● Compiti
**A)** Elenca, nell'ordine in cui compaiono la prima volta, tutte le persone chiamate per nome nel testo fornito.
**B)** Cita testualmente il passo del testo fornito che comincia con le parole "Dal salotto di" e si chiude dopo "un voto anticipato.".

● Testo fornito
---

Berlusconi precisa: "Mediaset e il Sì? Gli industriali sono sempre governativi". E rilancia il patto per le riforme

"Questo premier è cattivo. Ma col No si torna al tavolo"

Dal salotto di Bruno Vespa a quello di Nicola Porro. Berlusconi, sotto i riflettori di Matrix, anticipa quella che sarà la linea del partito il giorno dopo il 4 dicembre. E svela: «Certo che durante il recente incontro con Mattarella, abbiamo parlato della situazione italiana. E anche con la vittoria del No non succederebbe nulla di grave; anzi: si aprirebbe la possibilità di fare riforma insieme». E ancora: «Il giorno dopo il No sarebbe assolutamente indispensabile scrivere una nuova riforma e nuova legge elettorale». Si lascia intendere, così, che anche il capo dello Stato gradirebbe tutelare in qualche modo la stabilità del sistema e non gettare il Paese nell'incognita di un voto anticipato.

Al di là del futuro, però, Berlusconi conferma che il suo No è «deciso e motivato». Dice: «Qualcuno mette in giro la storia del Ni. Ma il mio è un No deciso e responsabile. Noi e Renzi avevamo collaborato all'inizio ma poi ci siamo accorti che Renzi voleva cucirsi addosso un abito su misura per sé. Poi ci s'è accorti che il vestito si adatta meglio a Grillo e ai suoi. Renzi è calato nei consensi e non è più possibile un exploit del suo Pd». Ergo: «Se resta così la legge elettorale e passa referendum, c'è il rischio di un uomo solo al comando nel partito, nel governo e in Parlamento. Un uomo solo padrone dell'Italia e degli italiani». E quell'uomo potrebbe essere Grillo che spaventa tutti quanti. Berlusconi fa capire cosa pensi di lui con una battuta: «Mi piace parlare delle persone quando devo parlarne bene; quando devo parlarne malissimo evito». Un giudizio tranchant che arriva dopo la riabilitazione di Achille Occhetto: «Era tra le persone più sagge ed equilibrate tra i comunisti. Ma il pericolo comunista non c'è più e il sistema, da bipolare, è diventato tripolare». Ecco perché la legge elettorale migliore sarebbe quella proporzionale «in quanto si avrebbe un governo che rappresenta davvero la maggioranza degli italiani».

---

● Elenco

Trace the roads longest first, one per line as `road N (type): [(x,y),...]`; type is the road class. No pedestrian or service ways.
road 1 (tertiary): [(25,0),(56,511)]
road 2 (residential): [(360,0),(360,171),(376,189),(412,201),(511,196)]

---

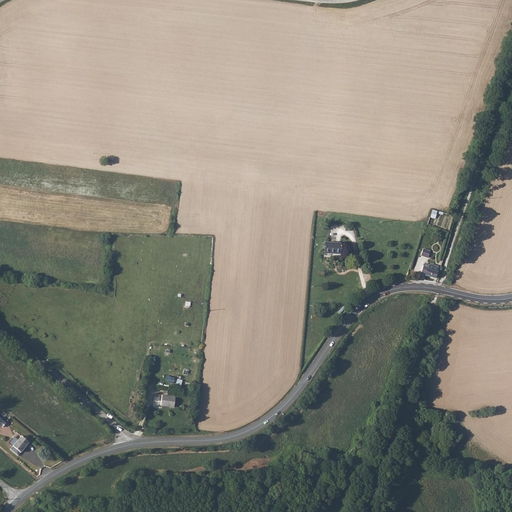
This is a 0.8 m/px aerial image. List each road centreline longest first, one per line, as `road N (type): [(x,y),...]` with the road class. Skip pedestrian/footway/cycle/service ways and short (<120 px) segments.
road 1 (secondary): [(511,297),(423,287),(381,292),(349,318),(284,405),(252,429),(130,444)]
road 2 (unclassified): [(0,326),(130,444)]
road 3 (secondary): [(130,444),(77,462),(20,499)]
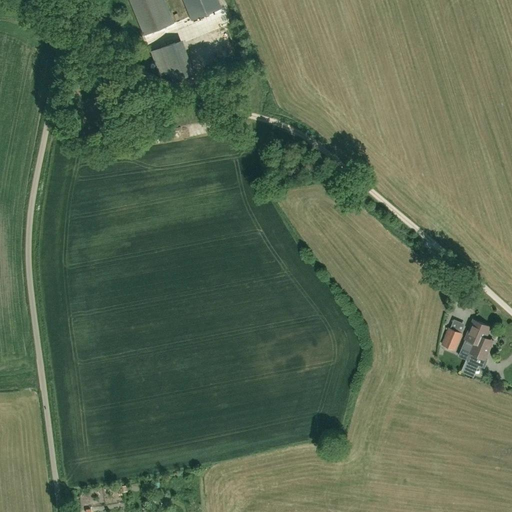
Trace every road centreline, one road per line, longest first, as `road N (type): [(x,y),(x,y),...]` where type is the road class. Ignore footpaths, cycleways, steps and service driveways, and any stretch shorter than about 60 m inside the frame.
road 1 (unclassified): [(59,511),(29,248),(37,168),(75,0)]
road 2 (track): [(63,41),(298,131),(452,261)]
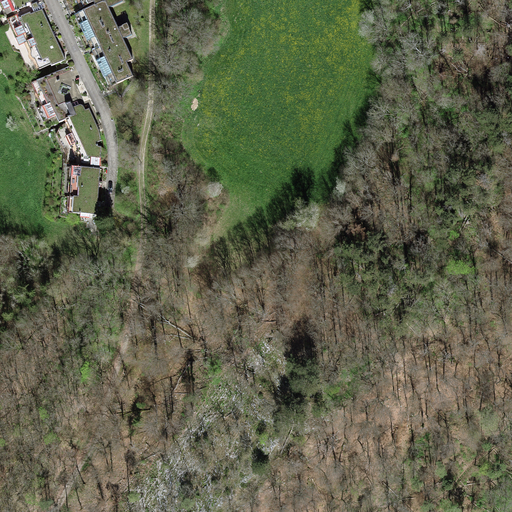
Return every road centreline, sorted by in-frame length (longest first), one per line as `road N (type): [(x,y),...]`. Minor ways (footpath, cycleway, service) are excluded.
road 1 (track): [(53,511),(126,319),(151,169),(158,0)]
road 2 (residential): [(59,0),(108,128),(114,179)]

---

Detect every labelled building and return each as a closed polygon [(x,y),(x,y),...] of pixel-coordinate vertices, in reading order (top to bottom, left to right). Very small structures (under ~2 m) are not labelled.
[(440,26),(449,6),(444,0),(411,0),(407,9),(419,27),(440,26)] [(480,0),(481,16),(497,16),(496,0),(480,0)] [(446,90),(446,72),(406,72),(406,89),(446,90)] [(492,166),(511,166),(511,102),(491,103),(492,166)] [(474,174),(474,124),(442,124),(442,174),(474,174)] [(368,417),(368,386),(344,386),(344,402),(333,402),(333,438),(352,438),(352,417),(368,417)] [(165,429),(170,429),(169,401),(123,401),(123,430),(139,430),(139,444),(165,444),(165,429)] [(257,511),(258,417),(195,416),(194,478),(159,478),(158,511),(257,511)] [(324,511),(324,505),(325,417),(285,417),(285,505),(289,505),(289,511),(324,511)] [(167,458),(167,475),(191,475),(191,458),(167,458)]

---

● Le risposte
**A)** Berlusconi, Bruno Vespa, Nicola Porro, Mattarella, Renzi, Grillo, Achille Occhetto

**B)**
Dal salotto di Bruno Vespa a quello di Nicola Porro. Berlusconi, sotto i riflettori di Matrix, anticipa quella che sarà la linea del partito il giorno dopo il 4 dicembre. E svela: «Certo che durante il recente incontro con Mattarella, abbiamo parlato della situazione italiana. E anche con la vittoria del No non succederebbe nulla di grave; anzi: si aprirebbe la possibilità di fare riforma insieme». E ancora: «Il giorno dopo il No sarebbe assolutamente indispensabile scrivere una nuova riforma e nuova legge elettorale». Si lascia intendere, così, che anche il capo dello Stato gradirebbe tutelare in qualche modo la stabilità del sistema e non gettare il Paese nell'incognita di un voto anticipato.